I am running a difference-in-differences analysis to estimate the association between a state-level policy and a set of outcomes using individual-level survey data. To calculate standard errors, I want to be able to account for survey weights, the state-level implementation of the policy (clustering by state), and the fact that I have a small # of clusters (15 states total). I've tried a couple of approaches and am having trouble combining commands in STATA to do what I think is necessary.

Note: The analysis is on a subgroup of the total survey sample. The variable 'sample' is an indicator for whether an individual is included in the study sample.

1) SEs calculated using svy (according to instructions provided by the CDC):
svyset _n [pweight=wt], strata(sud_nest) fpc(totcnt)
global did postXtreat i.state i.yy
global covariates age race etc.

svy, subpop(sample): reg outcome $did $covariates
2) SEs calculated using reg, cluster with weights:

reg outcome $did $covariates if sample==1 [pw=wt], cluster(state)

- This gives larger SEs than option #1 as expected with clustering
- However, one concern I have is using an "if" statement which is not recommended for subsetting survey data (and can result in incorrect/often inflated errors)
3) Wild cluster bootstrap SEs (to address small # cluster problem) ***can't implement this****
clustse reg outcome $did $covariates if sample==1 [pw=wt], cluster(state) method(wild) reps(500)
[INDENT=2]- multiple errors occur: no "if" allowed, no weights allowed, factor variable operators not allowed[/INDENT]
I'd appreciate any advice on this problem more generally and STATA commands that would help me in this situation. One road I haven't gone down yet is randomization inference - would also appreciate if there are any helpful packages out there to implement this in a svy context.
Tags: None
Steve Samuels

Join Date: Mar 2014

Posts: 1786
#2

18 May 2018, 19:59

Welcome to Statalist, Jamie!

That is a very strange svyset. It implies that the sampling design was a simple random sample of the population in each stratum. Would you please provide a link to the survey design and to the CDC instructions? I'll leave comments on your model to others.

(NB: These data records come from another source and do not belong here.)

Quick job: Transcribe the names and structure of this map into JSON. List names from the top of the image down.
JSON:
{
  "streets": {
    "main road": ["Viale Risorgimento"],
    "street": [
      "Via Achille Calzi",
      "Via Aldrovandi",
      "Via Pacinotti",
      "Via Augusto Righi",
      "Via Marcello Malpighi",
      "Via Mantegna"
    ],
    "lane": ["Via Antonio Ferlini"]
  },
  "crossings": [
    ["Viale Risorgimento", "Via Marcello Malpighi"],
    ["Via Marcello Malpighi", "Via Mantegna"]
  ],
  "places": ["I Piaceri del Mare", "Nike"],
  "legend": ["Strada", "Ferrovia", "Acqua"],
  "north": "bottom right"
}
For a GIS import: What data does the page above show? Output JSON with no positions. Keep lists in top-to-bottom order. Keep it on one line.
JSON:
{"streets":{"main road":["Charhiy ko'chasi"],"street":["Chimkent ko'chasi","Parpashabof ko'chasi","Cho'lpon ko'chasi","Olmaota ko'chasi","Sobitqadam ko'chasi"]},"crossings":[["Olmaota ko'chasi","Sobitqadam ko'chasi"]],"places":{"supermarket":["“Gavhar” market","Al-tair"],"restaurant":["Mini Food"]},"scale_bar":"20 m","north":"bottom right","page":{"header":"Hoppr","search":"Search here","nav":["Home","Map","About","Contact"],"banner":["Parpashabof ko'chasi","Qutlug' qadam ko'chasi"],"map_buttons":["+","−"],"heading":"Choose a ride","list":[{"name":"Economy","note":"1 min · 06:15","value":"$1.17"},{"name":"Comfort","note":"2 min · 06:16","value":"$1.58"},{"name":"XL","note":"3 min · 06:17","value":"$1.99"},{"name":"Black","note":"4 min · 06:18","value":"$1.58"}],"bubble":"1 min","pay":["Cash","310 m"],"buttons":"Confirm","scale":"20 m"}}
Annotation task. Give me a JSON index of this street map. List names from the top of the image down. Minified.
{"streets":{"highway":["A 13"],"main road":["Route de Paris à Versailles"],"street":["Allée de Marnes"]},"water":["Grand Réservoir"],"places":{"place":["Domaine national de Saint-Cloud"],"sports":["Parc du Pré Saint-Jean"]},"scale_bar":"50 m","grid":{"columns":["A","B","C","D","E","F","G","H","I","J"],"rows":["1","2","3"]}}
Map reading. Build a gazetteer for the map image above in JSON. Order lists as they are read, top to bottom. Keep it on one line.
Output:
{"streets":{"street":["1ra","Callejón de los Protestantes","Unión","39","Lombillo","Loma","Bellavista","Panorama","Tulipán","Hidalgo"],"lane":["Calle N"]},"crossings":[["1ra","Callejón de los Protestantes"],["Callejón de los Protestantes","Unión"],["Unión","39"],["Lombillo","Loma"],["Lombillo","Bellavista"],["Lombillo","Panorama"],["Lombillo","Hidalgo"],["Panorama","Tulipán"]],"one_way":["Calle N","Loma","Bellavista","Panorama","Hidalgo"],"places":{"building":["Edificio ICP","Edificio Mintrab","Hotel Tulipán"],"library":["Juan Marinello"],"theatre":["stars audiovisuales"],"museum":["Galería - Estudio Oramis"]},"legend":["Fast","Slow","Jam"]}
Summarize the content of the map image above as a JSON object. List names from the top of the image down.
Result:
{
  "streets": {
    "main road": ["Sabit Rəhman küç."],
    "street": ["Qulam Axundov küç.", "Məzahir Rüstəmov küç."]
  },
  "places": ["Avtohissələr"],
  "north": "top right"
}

And before you post further, please read FAQ12 on how to write good questions. In particular, put commands, results, and data listings between CODE delimiters, described in the FAQ. By the way, correct spelling is "Stata" not "STATA". See the last FAQ and this recent thread.

Steve Samuels
Statistical Consulting
[email protected]

Stata 14.2
Comment

Jamie Daw

Join Date: May 2018
Posts: 7

21 May 2018, 09:49

Hi Steve,

Thanks for your comment and sorry for not following good forum practice! Below, I provide an update with (what I hope is) proper formatting and results.

Regarding the svyset:
The CDC instructions for setting up the survey in Stata are here.
More information on the survey design is available here.

Code:

svyset _n [pweight=wtanal], strata(sud_nest) fpc(totcnt) 
global covariates i.mat_age_coll i.race i.hisp_coll i.marr_coll i.ed_coll c.unemploy i.mm_dob c.inc_a
global did postXtreat i.state_fips i.yy

*1)SEs calculated using svy (according to instructions provided by the CDC):

svy, subpop(sample): reg outcome $did $covariates
(running regress on estimation sample)

Survey: Linear regression

Number of strata   =       450                  Number of obs     =    125,450
Number of PSUs     =   125,450                  Population size   =  5,162,528
                                                Subpop. no. obs   =    125,450
                                                Subpop. size      =  5,162,528
                                                Design df         =    125,000
                                                F(  52, 124949)   =     355.86
                                                Prob > F          =     0.0000
                                                R-squared         =     0.2042

-----------------------------------------------------------------------------------
                  |             Linearized
  outcome |      Coef.   Std. Err.      t    P>|t|     [95% Conf. Interval]
------------------+----------------------------------------------------------------
 postXtreat |    .005467    .008434     0.65   0.517    -.0110636    .0219975
......(not showing all results for brevity)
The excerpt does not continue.